Verse. 3620

٣٤ - سَبَأ

34 - Saba

فَلَمَّا قَضَيْنَا عَلَيْہِ الْمَوْتَ مَا دَلَّہُمْ عَلٰي مَوْتِہٖۗ اِلَّا دَاۗبَّۃُ الْاَرْضِ تَاْكُلُ مِنْسَاَتَہٗ۝۰ۚ فَلَمَّا خَرَّ تَبَيَّنَتِ الْجِنُّ اَنْ لَّوْ كَانُوْا يَعْلَمُوْنَ الْغَيْبَ مَا لَبِثُوْا فِي الْعَذَابِ الْمُہِيْنِ۝۱۴ۭ
Falamma qadayna AAalayhi almawta ma dallahum AAala mawtihi illa dabbatu alardi takulu minsaatahu falamma kharra tabayyanati aljinnu an law kanoo yaAAlamoona alghayba ma labithoo fee alAAathabi almuheeni

English

Ahmed Ali

When We ordained (Solomon's) death, none but the weevil, that was eating away his staff (on which he rested), pointed out to them that he was dead.

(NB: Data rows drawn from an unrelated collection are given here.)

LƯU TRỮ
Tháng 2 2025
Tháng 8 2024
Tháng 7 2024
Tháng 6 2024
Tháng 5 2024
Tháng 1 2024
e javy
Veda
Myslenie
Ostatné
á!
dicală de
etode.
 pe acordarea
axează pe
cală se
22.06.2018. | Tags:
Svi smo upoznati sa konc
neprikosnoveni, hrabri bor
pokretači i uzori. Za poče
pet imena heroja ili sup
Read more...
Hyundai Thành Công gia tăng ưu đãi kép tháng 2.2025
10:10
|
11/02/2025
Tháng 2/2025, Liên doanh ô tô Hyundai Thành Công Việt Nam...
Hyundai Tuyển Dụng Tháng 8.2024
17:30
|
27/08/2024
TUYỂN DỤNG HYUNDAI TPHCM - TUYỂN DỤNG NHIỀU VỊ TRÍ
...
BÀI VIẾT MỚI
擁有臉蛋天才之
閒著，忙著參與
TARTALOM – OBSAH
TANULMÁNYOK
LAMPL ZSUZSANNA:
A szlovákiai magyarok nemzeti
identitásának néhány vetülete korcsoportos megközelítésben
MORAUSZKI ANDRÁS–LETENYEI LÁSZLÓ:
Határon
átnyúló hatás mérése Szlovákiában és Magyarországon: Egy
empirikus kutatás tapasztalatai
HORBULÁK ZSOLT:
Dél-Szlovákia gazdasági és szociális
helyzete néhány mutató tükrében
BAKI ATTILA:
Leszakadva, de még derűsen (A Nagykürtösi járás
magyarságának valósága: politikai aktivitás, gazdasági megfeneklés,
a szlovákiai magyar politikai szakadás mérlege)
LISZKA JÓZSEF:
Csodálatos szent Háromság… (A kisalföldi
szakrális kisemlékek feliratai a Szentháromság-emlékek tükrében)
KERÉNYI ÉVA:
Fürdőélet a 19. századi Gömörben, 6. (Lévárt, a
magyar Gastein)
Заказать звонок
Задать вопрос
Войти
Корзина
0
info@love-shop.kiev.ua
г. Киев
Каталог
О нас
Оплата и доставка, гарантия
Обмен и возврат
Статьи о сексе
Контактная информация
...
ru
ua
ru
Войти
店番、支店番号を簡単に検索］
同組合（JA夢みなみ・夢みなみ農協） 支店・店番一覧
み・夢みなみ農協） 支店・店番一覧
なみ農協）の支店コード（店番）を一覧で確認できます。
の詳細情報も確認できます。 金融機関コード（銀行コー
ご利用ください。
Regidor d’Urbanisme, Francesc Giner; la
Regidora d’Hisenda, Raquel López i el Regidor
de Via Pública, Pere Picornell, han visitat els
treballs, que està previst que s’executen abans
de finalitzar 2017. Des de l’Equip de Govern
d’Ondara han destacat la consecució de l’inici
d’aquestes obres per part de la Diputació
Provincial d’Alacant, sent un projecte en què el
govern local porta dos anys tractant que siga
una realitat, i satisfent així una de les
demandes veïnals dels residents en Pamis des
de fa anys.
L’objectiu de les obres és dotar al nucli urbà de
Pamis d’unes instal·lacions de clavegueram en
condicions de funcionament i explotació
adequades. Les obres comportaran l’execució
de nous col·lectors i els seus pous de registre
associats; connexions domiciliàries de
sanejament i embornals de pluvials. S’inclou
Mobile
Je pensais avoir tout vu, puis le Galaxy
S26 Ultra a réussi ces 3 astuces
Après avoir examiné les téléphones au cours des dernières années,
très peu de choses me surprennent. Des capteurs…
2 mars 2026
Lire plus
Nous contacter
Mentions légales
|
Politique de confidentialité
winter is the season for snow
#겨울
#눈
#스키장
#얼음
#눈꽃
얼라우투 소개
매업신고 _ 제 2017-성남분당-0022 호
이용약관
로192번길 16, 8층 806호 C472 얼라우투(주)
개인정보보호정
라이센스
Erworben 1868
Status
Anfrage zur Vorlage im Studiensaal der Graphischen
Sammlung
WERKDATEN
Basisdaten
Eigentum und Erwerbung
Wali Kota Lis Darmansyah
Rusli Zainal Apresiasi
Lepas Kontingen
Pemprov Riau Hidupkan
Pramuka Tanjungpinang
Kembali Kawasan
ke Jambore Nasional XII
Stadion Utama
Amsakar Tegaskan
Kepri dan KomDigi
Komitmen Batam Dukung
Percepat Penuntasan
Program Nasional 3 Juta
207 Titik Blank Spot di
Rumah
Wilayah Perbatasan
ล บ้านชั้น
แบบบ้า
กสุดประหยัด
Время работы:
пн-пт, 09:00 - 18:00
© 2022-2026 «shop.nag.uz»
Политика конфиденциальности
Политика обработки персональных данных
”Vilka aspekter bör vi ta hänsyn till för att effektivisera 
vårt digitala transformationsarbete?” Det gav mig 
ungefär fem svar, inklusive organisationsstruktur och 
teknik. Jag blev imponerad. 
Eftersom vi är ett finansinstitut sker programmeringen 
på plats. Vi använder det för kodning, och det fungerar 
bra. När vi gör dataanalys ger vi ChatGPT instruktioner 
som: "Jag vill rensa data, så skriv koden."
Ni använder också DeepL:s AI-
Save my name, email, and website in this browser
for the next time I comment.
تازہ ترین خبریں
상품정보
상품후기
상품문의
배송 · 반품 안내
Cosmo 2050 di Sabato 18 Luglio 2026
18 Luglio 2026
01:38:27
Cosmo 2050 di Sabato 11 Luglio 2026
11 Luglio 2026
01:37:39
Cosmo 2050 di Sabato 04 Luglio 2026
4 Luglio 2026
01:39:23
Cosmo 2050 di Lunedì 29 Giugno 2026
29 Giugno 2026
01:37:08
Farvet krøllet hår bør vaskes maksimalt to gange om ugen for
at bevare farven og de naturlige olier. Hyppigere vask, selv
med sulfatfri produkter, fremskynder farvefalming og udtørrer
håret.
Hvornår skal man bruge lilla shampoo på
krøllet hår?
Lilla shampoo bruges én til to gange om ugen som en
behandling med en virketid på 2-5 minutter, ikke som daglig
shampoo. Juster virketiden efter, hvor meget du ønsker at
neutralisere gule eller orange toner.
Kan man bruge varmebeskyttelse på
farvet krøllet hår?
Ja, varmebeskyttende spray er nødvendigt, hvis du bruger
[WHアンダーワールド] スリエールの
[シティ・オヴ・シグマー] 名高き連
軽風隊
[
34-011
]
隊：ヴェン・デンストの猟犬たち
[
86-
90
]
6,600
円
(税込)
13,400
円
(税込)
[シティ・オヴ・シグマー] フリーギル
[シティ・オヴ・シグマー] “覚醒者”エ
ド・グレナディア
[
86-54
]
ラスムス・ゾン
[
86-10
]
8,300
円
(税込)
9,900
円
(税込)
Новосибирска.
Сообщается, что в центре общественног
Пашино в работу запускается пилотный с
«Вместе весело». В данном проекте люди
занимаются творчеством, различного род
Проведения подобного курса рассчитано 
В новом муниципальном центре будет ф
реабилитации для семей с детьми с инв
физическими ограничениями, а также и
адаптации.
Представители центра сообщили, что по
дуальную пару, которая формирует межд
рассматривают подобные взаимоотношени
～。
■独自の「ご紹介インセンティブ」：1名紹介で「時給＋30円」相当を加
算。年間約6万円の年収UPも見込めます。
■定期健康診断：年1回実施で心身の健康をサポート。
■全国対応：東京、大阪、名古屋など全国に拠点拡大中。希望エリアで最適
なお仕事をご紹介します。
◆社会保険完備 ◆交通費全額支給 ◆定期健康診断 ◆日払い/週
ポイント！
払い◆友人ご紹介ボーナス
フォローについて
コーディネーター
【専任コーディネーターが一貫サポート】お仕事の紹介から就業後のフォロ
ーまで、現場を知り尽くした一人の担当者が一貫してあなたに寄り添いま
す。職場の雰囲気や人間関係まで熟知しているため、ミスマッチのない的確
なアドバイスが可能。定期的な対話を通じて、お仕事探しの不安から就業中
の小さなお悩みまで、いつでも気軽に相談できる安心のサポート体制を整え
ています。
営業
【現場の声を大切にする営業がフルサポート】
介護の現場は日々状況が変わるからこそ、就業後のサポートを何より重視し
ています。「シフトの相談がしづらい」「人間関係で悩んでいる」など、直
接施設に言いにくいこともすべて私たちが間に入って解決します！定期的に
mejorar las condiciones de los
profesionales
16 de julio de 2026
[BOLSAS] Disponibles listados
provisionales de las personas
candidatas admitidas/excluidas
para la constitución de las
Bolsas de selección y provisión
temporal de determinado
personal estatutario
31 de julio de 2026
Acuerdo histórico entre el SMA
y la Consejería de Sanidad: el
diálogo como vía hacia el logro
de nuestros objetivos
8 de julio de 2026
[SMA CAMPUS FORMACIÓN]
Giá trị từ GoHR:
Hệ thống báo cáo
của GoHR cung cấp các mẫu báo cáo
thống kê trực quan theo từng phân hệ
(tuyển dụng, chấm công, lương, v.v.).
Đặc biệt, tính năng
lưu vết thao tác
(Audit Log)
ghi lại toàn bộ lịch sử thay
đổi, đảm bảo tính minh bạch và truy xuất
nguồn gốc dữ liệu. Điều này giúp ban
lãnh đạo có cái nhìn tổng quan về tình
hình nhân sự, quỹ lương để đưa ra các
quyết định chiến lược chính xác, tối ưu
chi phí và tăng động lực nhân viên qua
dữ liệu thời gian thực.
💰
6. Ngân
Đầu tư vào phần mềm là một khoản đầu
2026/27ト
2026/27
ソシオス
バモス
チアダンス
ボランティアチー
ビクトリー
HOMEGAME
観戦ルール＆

When he fell down (dead) the jinns realised that if they had knowledge of the Unknown they would never have suffered demeaning labour.

14

Tafseer

'Abdullāh Ibn 'Abbās / Muḥammad al-Fīrūzabādī

تفسير : (and when we decreed death for him) for solomon, solomon died and remained standing in his retreat for a year (nothing showed his death) the death of solomon (to them save a creeping creature of the earth) a woodworm (which gnawed away his staff) and it is said: his short spear. (and when he fell) when solomon fell to the ground (the jinn saw clearly how) the jinn and human beings saw clearly that they do not know the unseen, (if they had known the unseen, they would not have continued in despised toil) they would not have continued in their subservience. people thought before this that the jinn knew the unseen but when they saw this they realised that they did not.

Jalāl al-Dīn al-Maḥallī

تفسير : and when we decreed for him, for solomon, death, in other words, [when] he died — he remained supported against his staff an entire year, while the jinn continued to toil in hard labour as was customary, unaware of his death, until [finally] when a termite ate through his staff, he fell to the ground [and was seen to be] dead — nothing indicated to them that he had died except a termite (al-ard is the verbal noun from uridat al-khashaba, passive verbal form, in other words, ‘it [the piece of wood] was eaten away by a termite [al-arada]’) that gnawed away at his staff (read minsa’atahu or minsātahu, replacing the hamza with an alif, meaning a ‘staff’, so called because [when describing it one would say] yunsa’u bihā, to mean it is used to repel or drive away [creatures]’). and when he fell down, dead, the jinn realised, it became apparent to them, that (an, is softened, in other words, annahum) had they known the unseen — comprising what was hidden from them in the way of solomon being dead — they would not have continued in the humiliating chastisement, [in] that hard labour of theirs, [in which they continued] as they supposed him to be alive, which is in contrast to what they would have supposed had they known the unseen and the fact that he had been there an entire year, judging by how much of the staff the termite had eaten through after his death; in other words, [they would not have continued in the humiliating chastisement] for a single day or even a single night [longer].